En 1559, on dénombre sur un dessin environ 70 habitations à Spa ; en 1576, 140 feux sont recensés.
La chapelle, orientée vers l’est, est située sur l’éminence, au centre du village, à quelques pas de la source d’eau minérale. Elle est entourée d’un jardin clos, le premier cimetière de Spa, entouré d’une muraille à peu près circulaire percée de deux portes. Une petite tour carrée, surmontée d’une flèche et terminée par une croix, prolonge le pignon ouest et sort de la toiture de la nef. En 1587, on ouvre un mur du bâtiment pour adjoindre une chapelle avec les fonts baptismaux.
De la chapelle à l’église
D’autres modifications seront apportées jusqu’au début du XVIIe s. où un dessin de Brueghel en 1612 (voir ci-dessous) nous montre la tour garnie d’un cadran d’horloge. Le chevet et la nef de l’ancienne chapelle sont incorporés dans la nouvelle construction agrandie et rehaussée de toutes parts. Cette vue nous montre l’église encore imparfaite ; une partie de la nef et d’un bas-côté attendent encore d’être surélevés. Le style est encore roman.

En 1719, des projets de destruction et reconstruction se précisent, c’est que la mode a changé. Une série de grands travaux vont aboutir à une nouvelle église vers le milieu du XVIIIe s. On peut s’en rendre compte sur ce détail (voir ci-contre) d’une vue de Wilkin réalisée en 1772. Les nombreuses transformations en font une église de style Louis XIV.

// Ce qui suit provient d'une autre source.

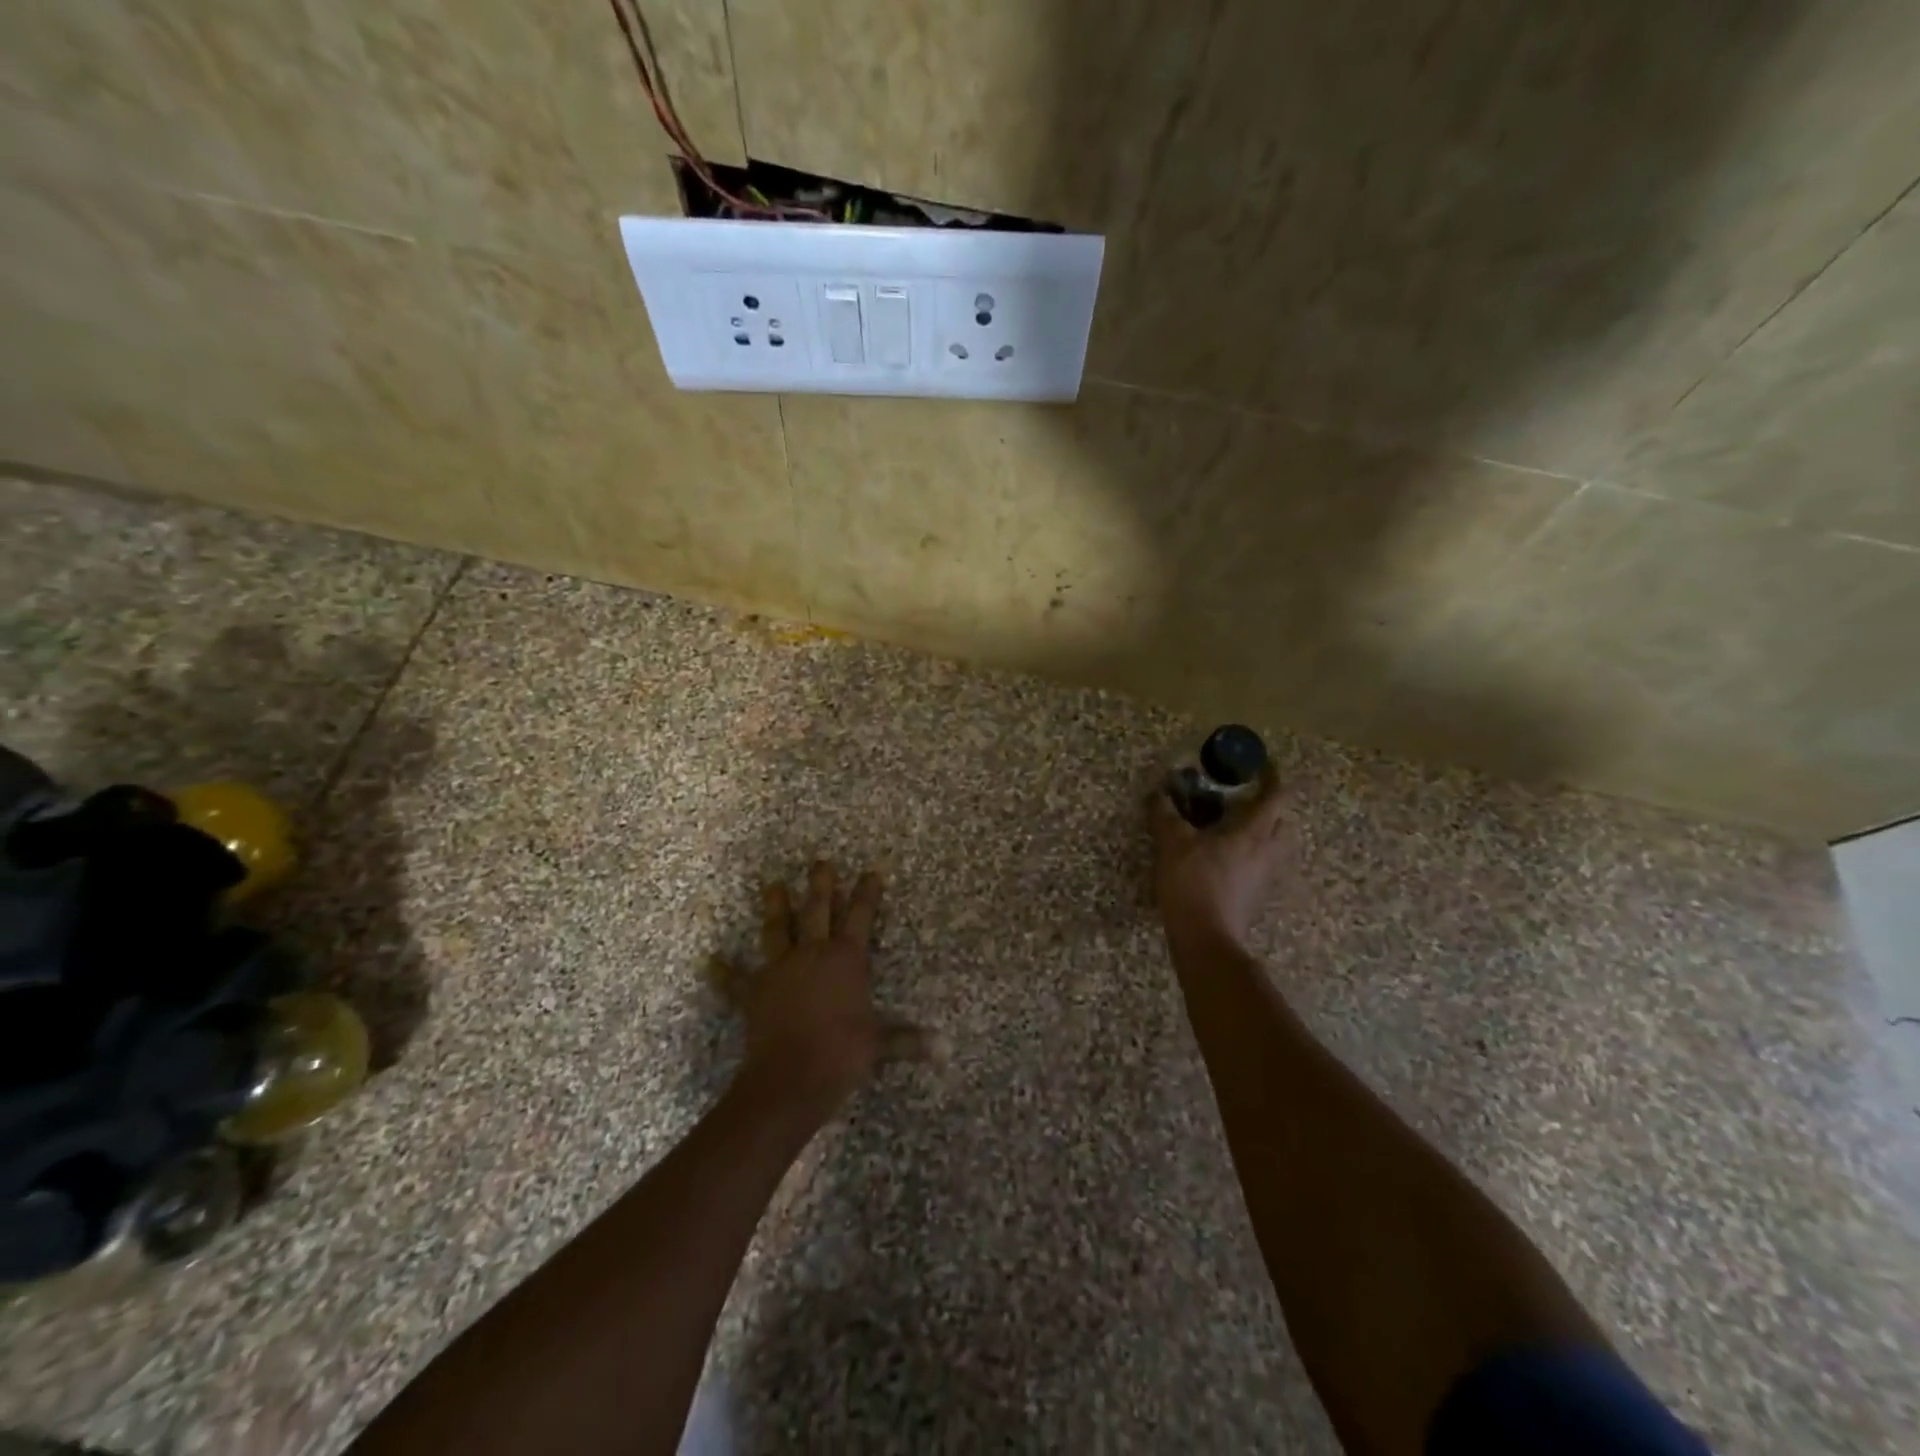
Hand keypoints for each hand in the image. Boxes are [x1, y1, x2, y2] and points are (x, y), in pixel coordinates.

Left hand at [708, 862, 943, 1114]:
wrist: (791, 1077)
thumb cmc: (841, 1053)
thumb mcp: (880, 1044)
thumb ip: (909, 1041)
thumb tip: (945, 1050)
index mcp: (845, 959)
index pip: (860, 917)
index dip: (867, 894)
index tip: (872, 872)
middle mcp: (812, 954)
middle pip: (817, 910)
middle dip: (820, 885)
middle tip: (820, 862)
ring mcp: (779, 969)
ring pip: (777, 929)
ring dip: (775, 907)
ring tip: (772, 885)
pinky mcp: (753, 992)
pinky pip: (735, 980)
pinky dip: (724, 972)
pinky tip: (711, 962)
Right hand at [1149, 775, 1293, 949]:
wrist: (1206, 939)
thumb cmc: (1193, 884)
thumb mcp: (1172, 843)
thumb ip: (1165, 814)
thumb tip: (1158, 793)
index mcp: (1253, 833)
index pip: (1276, 797)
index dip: (1273, 777)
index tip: (1262, 765)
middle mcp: (1268, 853)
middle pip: (1283, 822)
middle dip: (1270, 807)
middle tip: (1245, 799)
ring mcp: (1266, 878)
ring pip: (1274, 847)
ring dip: (1261, 833)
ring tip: (1233, 829)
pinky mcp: (1257, 898)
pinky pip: (1261, 867)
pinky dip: (1250, 856)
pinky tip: (1225, 859)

À la même place, une nouvelle église sera construite à partir de 1883 et consacrée en 1886. Ci-dessous, ancienne église photographiée avant 1883.

Abbé Marcel Villers
Sur tout ceci, voir : Georges HEUSE, La région spadoise au Moyen Âge, Spa, 2010 ; Paul BERTHOLET, Quatre siècles de vie paroissiale à Spa. 1574-1974, Spa, 1974.